6. Push and Create Pull Request:
# Push your branch
git push origin feature/your-feature-name
# Create pull request on GitHub
Pull Request Guidelines¶
PR Title Format:
type(scope): description
Types: feat, fix, docs, style, refactor, test, chore
PR Description Template:
## Description
Brief description of the changes
## Type of Change
- [ ] Bug fix
- [ ] New feature
- [ ] Breaking change
- [ ] Documentation update
## Testing
- [ ] Unit tests added/updated
- [ ] Integration tests added/updated
- [ ] Manual testing performed
## Checklist
- [ ] Code follows style guidelines
- [ ] Documentation updated
- [ ] Tests pass
- [ ] No breaking changes
Code Review Process¶
Review Checklist:
[ ] Code follows established patterns
[ ] Appropriate error handling
[ ] Thread safety considerations
[ ] Performance implications
[ ] Documentation updated
[ ] Tests included
[ ] No security vulnerabilities
Review Comments:
Be constructive and specific
Suggest improvements, don’t just point out problems
Reference coding standards when applicable
Acknowledge good practices
Testing Guidelines¶
Unit Testing¶
Test Structure:
#include <gtest/gtest.h>
#include "core/command_system.h"
class CommandParserTest : public ::testing::Test {
protected:
void SetUp() override {
// Setup code
}
void TearDown() override {
// Cleanup code
}
};
TEST_F(CommandParserTest, ParseExtractCommand) {
// Test extract command parsing
char* argv[] = {"gaussian_extractor.x", "extract", "-t", "300"};
CommandContext context = CommandParser::parse(4, argv);
EXPECT_EQ(context.command, CommandType::EXTRACT);
EXPECT_EQ(context.temp, 300.0);
}
Running Tests:
# Run all tests
make test
# Run specific test
./test_runner --gtest_filter=CommandParserTest.ParseExtractCommand
# Run with coverage
make coverage
Integration Testing¶
End-to-End Tests:
# Test complete workflows
./test_integration.sh
# Test with sample data
./gaussian_extractor.x -f test_data/ --output test_results/
Performance Testing¶
Benchmarking:
# Run performance benchmarks
make benchmark
# Profile application
valgrind --tool=callgrind ./gaussian_extractor.x [args]
# Memory profiling
valgrind --tool=massif ./gaussian_extractor.x [args]
Continuous Integration¶
CI/CD Pipeline¶
Automated Testing:
Build: Compile on multiple platforms (Linux, Windows)
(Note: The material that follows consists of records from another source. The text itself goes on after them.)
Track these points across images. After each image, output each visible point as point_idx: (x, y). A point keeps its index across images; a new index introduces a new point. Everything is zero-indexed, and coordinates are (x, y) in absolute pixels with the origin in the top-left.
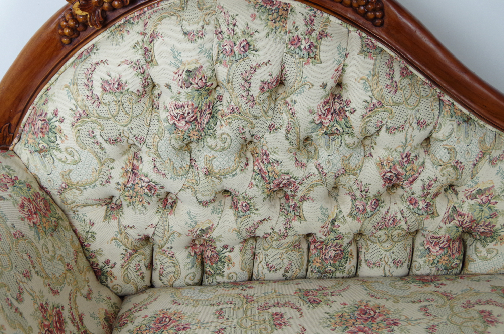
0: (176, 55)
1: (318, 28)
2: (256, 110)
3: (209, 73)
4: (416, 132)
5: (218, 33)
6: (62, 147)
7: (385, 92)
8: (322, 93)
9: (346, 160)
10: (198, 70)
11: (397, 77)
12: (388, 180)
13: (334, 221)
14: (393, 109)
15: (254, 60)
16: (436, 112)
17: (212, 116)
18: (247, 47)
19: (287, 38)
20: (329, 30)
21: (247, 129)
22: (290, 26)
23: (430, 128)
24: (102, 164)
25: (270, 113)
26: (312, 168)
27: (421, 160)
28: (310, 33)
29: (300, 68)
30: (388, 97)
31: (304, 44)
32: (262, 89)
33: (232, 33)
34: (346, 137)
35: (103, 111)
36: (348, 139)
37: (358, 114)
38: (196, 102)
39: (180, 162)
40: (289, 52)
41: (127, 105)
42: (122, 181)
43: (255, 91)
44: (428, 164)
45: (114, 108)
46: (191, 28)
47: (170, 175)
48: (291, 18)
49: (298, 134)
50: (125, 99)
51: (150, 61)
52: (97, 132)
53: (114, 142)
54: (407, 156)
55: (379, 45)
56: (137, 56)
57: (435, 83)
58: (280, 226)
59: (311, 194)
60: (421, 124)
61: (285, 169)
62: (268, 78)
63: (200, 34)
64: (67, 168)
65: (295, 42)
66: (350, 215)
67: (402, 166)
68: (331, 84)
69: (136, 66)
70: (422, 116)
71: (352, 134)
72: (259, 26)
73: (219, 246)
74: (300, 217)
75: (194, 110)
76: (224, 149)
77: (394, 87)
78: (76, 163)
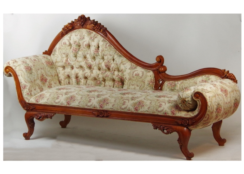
0: (73, 39)
1: (96, 36)
2: (85, 50)
3: (78, 42)
4: (109, 56)
5: (80, 35)
6: (56, 54)
7: (104, 48)
8: (95, 47)
9: (99, 61)
10: (76, 41)
11: (107, 46)
12: (106, 66)
13: (98, 75)
14: (105, 51)
15: (84, 40)
16: (114, 53)
17: (79, 50)
18: (83, 38)
19: (90, 37)
20: (98, 37)
21: (84, 53)
22: (91, 35)
23: (112, 56)
24: (62, 58)
25: (87, 50)
26: (94, 63)
27: (112, 63)
28: (94, 37)
29: (91, 42)
30: (105, 49)
31: (92, 38)
32: (85, 45)
33: (82, 36)
34: (99, 56)
35: (63, 48)
36: (99, 57)
37: (100, 52)
38: (76, 47)
39: (74, 59)
40: (90, 40)
41: (66, 47)
42: (65, 62)
43: (84, 46)
44: (113, 64)
45: (64, 47)
46: (76, 34)
47: (72, 61)
48: (92, 34)
49: (91, 55)
50: (66, 46)
51: (70, 39)
52: (61, 51)
53: (64, 54)
54: (109, 61)
55: (106, 40)
56: (68, 38)
57: (116, 49)
58: (89, 75)
59: (94, 68)
60: (110, 55)
61: (90, 62)
62: (86, 44)
63: (77, 35)
64: (56, 58)
65: (91, 38)
66: (101, 74)
67: (108, 63)
68: (96, 46)
69: (68, 40)
70: (110, 53)
71: (100, 56)
72: (86, 35)
73: (79, 77)
74: (92, 73)
75: (76, 49)
76: (80, 57)
77: (106, 47)
78: (58, 57)
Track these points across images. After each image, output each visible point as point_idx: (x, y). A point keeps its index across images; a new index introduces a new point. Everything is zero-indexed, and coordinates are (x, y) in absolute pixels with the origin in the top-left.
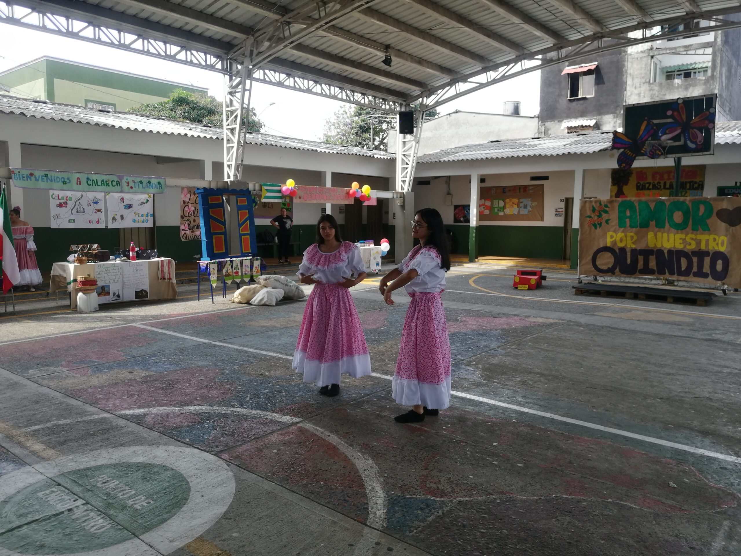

Test: Run unit and integration tests
Lint: Code quality checks
Docs: Build documentation
Release: Automated releases
GitHub Actions Workflow:
name: CI
on: [push, pull_request]
jobs:
build:
runs-on: ubuntu-latest
steps:
- uses: actions/checkout@v2
- name: Build
run: make -j 4
- name: Test
run: make test
- name: Lint
run: make lint
Release Process¶
Version Numbering¶
Semantic Versioning:
MAJOR.MINOR.PATCH
- MAJOR: Breaking changes
- MINOR: New features (backward compatible)
- PATCH: Bug fixes (backward compatible)
Release Checklist:
[ ] Update version in version.h
[ ] Update CHANGELOG.md
[ ] Update documentation
[ ] Create release branch
[ ] Run full test suite
[ ] Create GitHub release
[ ] Update package repositories
Release Commands:
# Create release branch
git checkout -b release/v1.2.3
# Update version
echo "1.2.3" > VERSION
# Commit and tag
git add VERSION
git commit -m "Release v1.2.3"
git tag -a v1.2.3 -m "Release v1.2.3"
# Push release
git push origin release/v1.2.3
git push origin v1.2.3
Support and Communication¶
Communication Channels:
GitHub Issues: Bug reports and feature requests
GitHub Discussions: General questions and discussions
Pull Request Comments: Code review discussions
Getting Help:
Check existing issues and documentation first
Use descriptive titles for issues
Provide minimal reproducible examples
Include system information and versions
Community Guidelines:
Be respectful and constructive
Help newcomers learn and contribute
Follow the code of conduct
Acknowledge contributions from others
This developer guide provides comprehensive information for contributing to the Gaussian Extractor project. Following these guidelines ensures high-quality, maintainable code that benefits the entire community.